**Instructions to follow**
Line by line, transcribe all of the entries exactly.

**Records**
- - - -

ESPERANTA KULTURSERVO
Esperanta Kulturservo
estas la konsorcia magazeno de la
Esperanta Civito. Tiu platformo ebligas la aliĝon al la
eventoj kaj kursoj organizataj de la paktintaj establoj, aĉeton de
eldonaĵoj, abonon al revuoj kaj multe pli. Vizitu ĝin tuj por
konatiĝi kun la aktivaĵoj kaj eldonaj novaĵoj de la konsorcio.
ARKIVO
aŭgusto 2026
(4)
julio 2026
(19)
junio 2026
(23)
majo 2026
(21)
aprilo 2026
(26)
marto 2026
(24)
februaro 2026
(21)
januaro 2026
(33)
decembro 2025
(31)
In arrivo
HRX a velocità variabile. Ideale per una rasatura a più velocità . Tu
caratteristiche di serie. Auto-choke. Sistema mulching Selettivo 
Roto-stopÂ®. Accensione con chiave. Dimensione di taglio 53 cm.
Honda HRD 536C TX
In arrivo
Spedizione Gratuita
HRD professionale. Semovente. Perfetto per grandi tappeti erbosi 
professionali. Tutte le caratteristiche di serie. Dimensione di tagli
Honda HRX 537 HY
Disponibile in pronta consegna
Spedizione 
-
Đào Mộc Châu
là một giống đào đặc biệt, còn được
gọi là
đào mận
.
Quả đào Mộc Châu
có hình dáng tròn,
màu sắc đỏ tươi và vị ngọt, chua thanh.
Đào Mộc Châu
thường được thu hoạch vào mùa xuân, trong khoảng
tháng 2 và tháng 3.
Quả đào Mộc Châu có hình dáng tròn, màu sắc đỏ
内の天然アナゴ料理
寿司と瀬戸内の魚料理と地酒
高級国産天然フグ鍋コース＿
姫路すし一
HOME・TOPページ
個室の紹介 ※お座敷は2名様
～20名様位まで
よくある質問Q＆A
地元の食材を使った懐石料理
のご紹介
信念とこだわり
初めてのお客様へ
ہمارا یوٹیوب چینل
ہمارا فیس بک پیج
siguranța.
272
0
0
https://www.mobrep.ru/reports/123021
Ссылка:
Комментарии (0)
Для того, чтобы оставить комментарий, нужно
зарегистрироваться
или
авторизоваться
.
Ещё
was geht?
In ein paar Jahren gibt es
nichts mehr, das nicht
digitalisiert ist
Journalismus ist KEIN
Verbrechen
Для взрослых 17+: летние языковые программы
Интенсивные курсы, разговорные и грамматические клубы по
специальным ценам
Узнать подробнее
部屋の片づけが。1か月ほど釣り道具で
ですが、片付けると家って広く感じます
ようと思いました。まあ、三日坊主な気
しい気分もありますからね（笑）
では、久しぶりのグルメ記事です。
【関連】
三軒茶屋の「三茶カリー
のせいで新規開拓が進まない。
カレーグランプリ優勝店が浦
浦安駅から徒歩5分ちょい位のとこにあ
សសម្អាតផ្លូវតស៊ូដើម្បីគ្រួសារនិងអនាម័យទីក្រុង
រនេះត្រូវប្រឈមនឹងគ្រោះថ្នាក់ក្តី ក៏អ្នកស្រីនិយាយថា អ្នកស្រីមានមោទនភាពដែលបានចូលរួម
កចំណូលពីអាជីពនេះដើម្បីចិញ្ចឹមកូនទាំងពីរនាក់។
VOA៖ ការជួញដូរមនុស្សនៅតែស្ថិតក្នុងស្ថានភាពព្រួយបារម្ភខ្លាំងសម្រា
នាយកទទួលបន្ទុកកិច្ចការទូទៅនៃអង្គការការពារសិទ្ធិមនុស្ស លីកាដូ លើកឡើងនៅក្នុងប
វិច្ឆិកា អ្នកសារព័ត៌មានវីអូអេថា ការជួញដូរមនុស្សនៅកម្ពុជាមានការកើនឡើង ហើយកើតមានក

- - - -

**Exercise output**
ESPERANTA KULTURSERVO
Esperanta Kulturservo
estas la konsorcia magazeno de la
Esperanta Civito. Tiu platformo ebligas la aliĝon al la
eventoj kaj kursoj organizataj de la paktintaj establoj, aĉeton de
eldonaĵoj, abonon al revuoj kaj multe pli. Vizitu ĝin tuj por
konatiĝi kun la aktivaĵoj kaj eldonaj novaĵoj de la konsorcio.
ARKIVO
aŭgusto 2026
(4)
julio 2026
(19)
junio 2026
(23)
majo 2026
(21)
aprilo 2026
(26)
marto 2026
(24)
februaro 2026
(21)
januaro 2026
(33)
decembro 2025
(31)
In arrivo
HRX a velocità variabile. Ideale per una rasatura a più velocità . Tu
caratteristiche di serie. Auto-choke. Sistema mulching Selettivo 
Roto-stopÂ®. Accensione con chiave. Dimensione di taglio 53 cm.
Honda HRD 536C TX
In arrivo
Spedizione Gratuita
HRD professionale. Semovente. Perfetto per grandi tappeti erbosi 
professionali. Tutte le caratteristiche di serie. Dimensione di tagli
Honda HRX 537 HY
Disponibile in pronta consegna
Spedizione 
-
Đào Mộc Châu
là một giống đào đặc biệt, còn được
gọi là
đào mận
.
Quả đào Mộc Châu
có hình dáng tròn,
màu sắc đỏ tươi và vị ngọt, chua thanh.
Đào Mộc Châu
thường được thu hoạch vào mùa xuân, trong khoảng
tháng 2 và tháng 3.
Quả đào Mộc Châu có hình dáng tròn, màu sắc đỏ
内の天然アナゴ料理
寿司と瀬戸内の魚料理と地酒
高級国産天然フグ鍋コース＿
姫路すし一
HOME・TOPページ
個室の紹介 ※お座敷は2名様
～20名様位まで
よくある質問Q＆A
地元の食材を使った懐石料理
のご紹介
信念とこだわり
初めてのお客様へ
ہمارا یوٹیوب چینل
ہمارا فیس بک پیج
siguranța.
272
0
0
https://www.mobrep.ru/reports/123021
Ссылка:
Комментарии (0)
Для того, чтобы оставить комментарий, нужно
зарегистрироваться
или
авторизоваться
.
Ещё
was geht?
In ein paar Jahren gibt es
nichts mehr, das nicht
digitalisiert ist
Journalismus ist KEIN
Verbrechen
Для взрослых 17+: летние языковые программы
Интенсивные курсы, разговорные и грамматические клубы по
специальным ценам
Узнать подробнее
部屋の片づけが。1か月ほど釣り道具で
ですが、片付けると家って広く感じます
ようと思いました。まあ、三日坊主な気
しい気分もありますからね（笑）
では、久しぶりのグルメ記事です。
【関連】
三軒茶屋の「三茶カリー
のせいで新規開拓が進まない。
カレーグランプリ優勝店が浦
浦安駅から徒歩5分ちょい位のとこにあ
សសម្អាតផ្លូវតស៊ូដើម្បីគ្រួសារនិងអនាម័យទីក្រុង
រនេះត្រូវប្រឈមនឹងគ្រោះថ្នាក់ក្តី ក៏អ្នកស្រីនិយាយថា អ្នកស្រីមានមោទនភាពដែលបានចូលរួម
កចំណូលពីអាជីពនេះដើម្បីចិញ្ចឹមកូនទាំងពីរនាក់។
VOA៖ ការជួញដូរមនុស្សនៅតែស្ថិតក្នុងស្ថានភាពព្រួយបារម្ភខ្លាំងសម្រា
នាយកទទួលបន្ទុកកិច្ចការទូទៅនៃអង្គការការពារសិទ្ធិមនុស្ស លីកាដូ លើកឡើងនៅក្នុងប
វិច្ឆិកា អ្នកសារព័ត៌មានវីអូអេថា ការជួញដូរមនុស្សនៅកម្ពុជាមានការកើនឡើង ហើយកើតមានក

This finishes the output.